Chris's Rants

Saturday, January 29, 2005

None of the above

Steve Maine weighs in on the emerging blogosphere permathread on app protocols and transport independence:
Little bit of a diversion here, but this is what I don’t get about the whole MEST thing: if there’s only one application semantic (i.e. “ProcessMessage”), then why do different things happen when I send you different messages? There’s got to be something inside that message with some meaning, a latent semantic lurking in there somewhere, otherwise the system would never do anything interesting. ProcessMessage/POST is not an operation, it’s a punt. It’s a verb that effectively means “hey, I have no idea what you meant by this, so you go deal with this blob of data in whatever way you see fit”. In other words, it’s a non-verb. The interesting part (the part that actually governs the ultimate behavior) is not the POST but what got POSTed. The application protocol moves up a layer; behavior is governed not by the so-called protocol verb, but by the contents of the message and its position relative to other messages in a sequential conversation. I think it’s inaccurate to say that the entire application protocol consists of walking up to an endpoint and saying “deal with this”…(why that particular endpoint and not a different one? Why did it process one message but fault on a different one? There are semantics in here somewhere!). Maybe Savas can explain this to me.
Exactly right. FWIW, HTTP POST could just as easily have been named PUNT, or NONEOFTHEABOVE, or WHATEVERRR. Possibly, we could have named it after the great philosopher, Humpty Dumpty
"When I accept POST", said Humpty Dumpty, "it means just what I choose it to mean, neither more nor less."
From section 9.5 of RFC2616 (emphasis mine):
The POST method is used to request that the origin server accept the
entity enclosed in the request as a new subordinate of the resource
identified by the Request-URI in the Request-Line. POST is designed to allow a uniform method to cover the following functions:

- Annotation of existing resources;

- Posting a message to a bulletin board, newsgroup, mailing list,
or similar group of articles;

- Providing a block of data, such as the result of submitting a form, to a data-handling process;

- Extending a database through an append operation.

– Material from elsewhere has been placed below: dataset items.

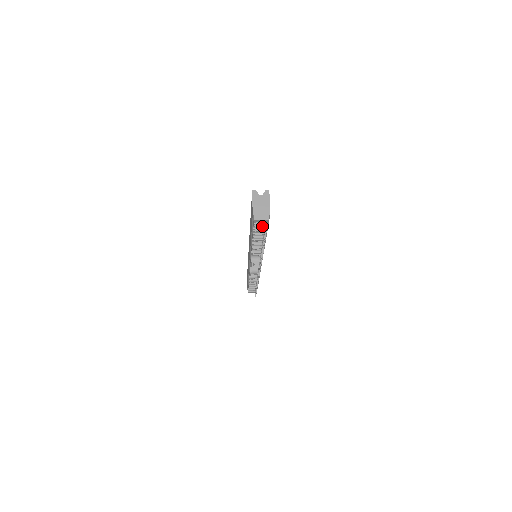
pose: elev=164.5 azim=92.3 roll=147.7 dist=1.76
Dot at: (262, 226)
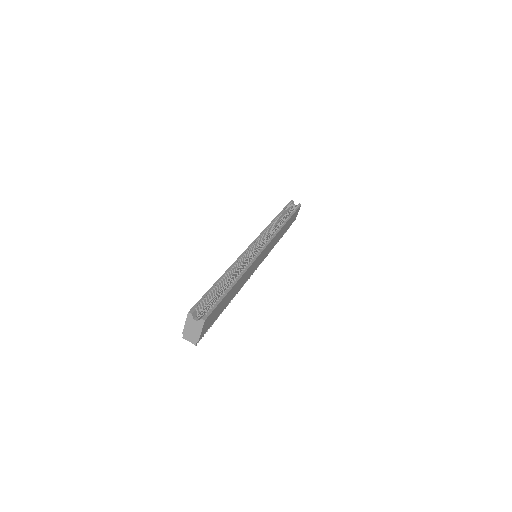
Dot at: occluded
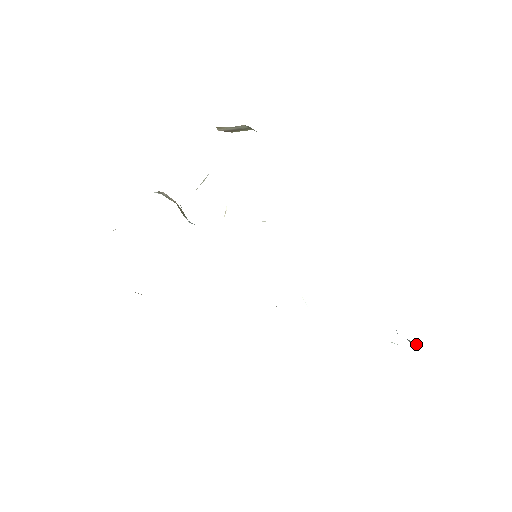
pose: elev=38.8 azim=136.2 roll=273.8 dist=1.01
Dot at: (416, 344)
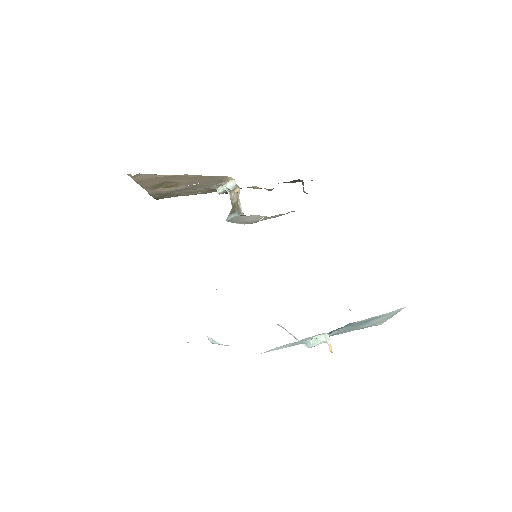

The actual function performed by the POST method is determined by the server and is usually dependent on the Request-URI.
Basically, as it basically says in the specification, POST was designed as the none of the above method (not GET, not PUT, not DELETE, not HEAD, etc.). It has no fixed semantic of its own other than to pass the data in the entity body of the request message to some server-designated process.

Savas follows up with a missive that attempts to clarify Steve's confusion regarding MEST:
In MEST, we see a service-oriented application as a collection of services that interact through the exchange of messages. The messages can be grouped into interesting message exchange patterns or protocols. But, how is communication achieved? We need to define the semantics of how a message is transferred from one service to the other. This is where the ProcessMessage() operation is needed.

We wanted to use people's familiarity with the concept of a 'call', 'method', 'operation' (see WSDL) to describe the semantics of what 'message transfer' meant. So, we combined the concept of a one-way message and the implicit request to process that message (extract the content and do something with it) into a logical operation called ProcessMessage. We thought that if people wanted to describe distributed applications in terms of operations, we could give them one but define its semantics in such a way that we can get what we want: one-way messages.
Both HTTP POST and the MEST ProcessMessage() have roughly the same semantic as far as I can tell.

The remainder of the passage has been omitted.